Estes artigos abordam a promoção da mobilidade urbana sustentável, dando preferência a ciclistas e pedestres. Dessa maneira, estabelecem a criação de condições de infraestrutura adequada para essa modalidade de transporte: ciclovia, ciclofaixas e espaços destinados à circulação segura e acessível. Essas medidas visam a segurança e o conforto dos pedestres e ciclistas.
Assim, há uma clara distância entre plano, planejamento e a cidade real, pois as ações voltadas para a mobilidade vão de encontro com as diretrizes do Plano de Mobilidade Municipal, e por vezes segregam e penalizam o ciclista.
Perspectivas para uma cidade mais amigável ao ciclista
E o que fazer para mudar a cidade e torná-la mais amigável ao ciclista? Existem diferentes soluções, e diversas cidades podem dar um norte a planejadores e administradores. Exemplos não faltam. Além das cidades europeias e da já citada Joinville, podemos destacar Buenos Aires e Bogotá.
Na capital argentina, foi investido em infraestrutura viária e monitoramento. Com o acompanhamento das medidas implementadas, o resultado verificado foi de que as avenidas com ciclovias bem projetadas apresentavam movimento bem mais significativo que em vias sem infraestrutura para ciclistas.

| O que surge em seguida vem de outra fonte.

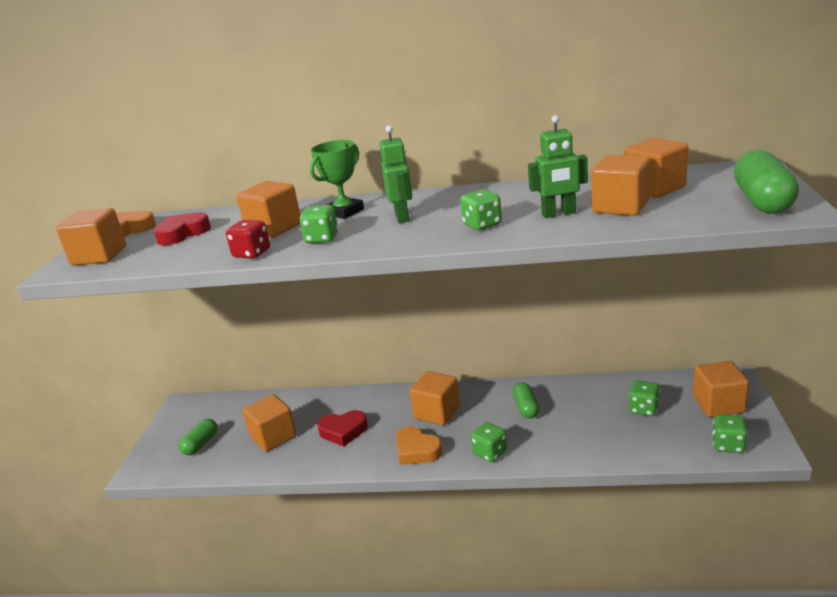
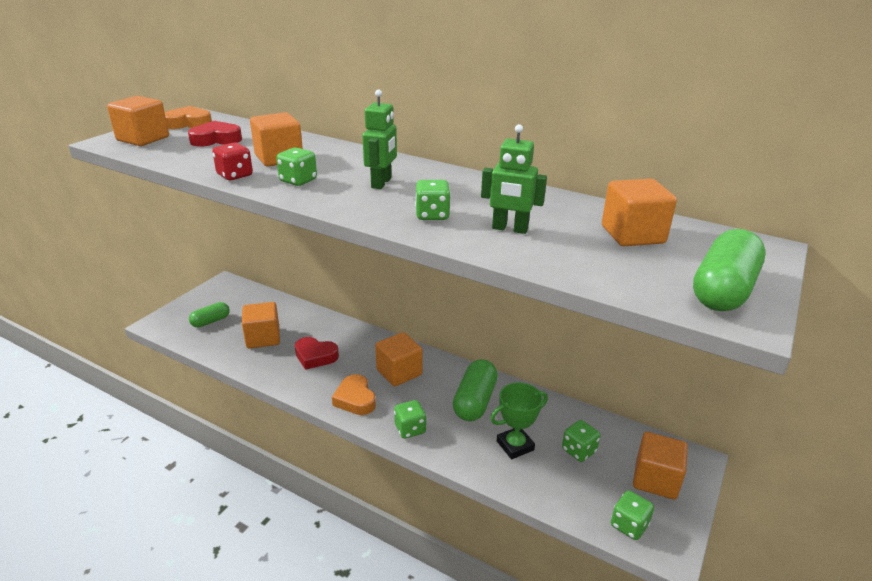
camera: 20 degrees right, 5 degrees up
green trophy [310,140,364,219] -> green trophy moved to [490,382,548,459]
green capsule [513,382,540,419] -> green capsule [453,359,498,421], size x1.64
orange cube [591,155,651,216] -> none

Na capital colombiana, a iniciativa de transformar mais de 100 km de vias adaptadas para o lazer em ciclovias na pandemia permaneceu mesmo após o seu fim, oferecendo uma alternativa estrutural mais segura e sustentável para trajetos cotidianos de seus cidadãos.
As ciclovias e ciclofaixas da capital maranhense apresentam problemas crônicos que impedem o transporte cicloviário seguro e eficaz: falta de infraestrutura e conectividade são os principais desafios a serem superados. Além disso, a maioria está situada em bairros nobres ou turísticos da cidade — longe da realidade da periferia ou bairros populares.
O primeiro passo parece ser o mais difícil: quebrar a cultura e a premissa de que as distâncias da cidade devem ser privilegiadas para o automóvel individual. Contudo, ele precisa ser dado. As ciclovias e ciclofaixas precisam ser implementadas de forma integrada, levando em consideração estudos que indiquem onde elas são mais necessárias devido à demanda já existente de ciclistas. Assim, em alguns anos, talvez nossa cidade seja menos perigosa para ciclistas e pedestres, e mais humana para todos.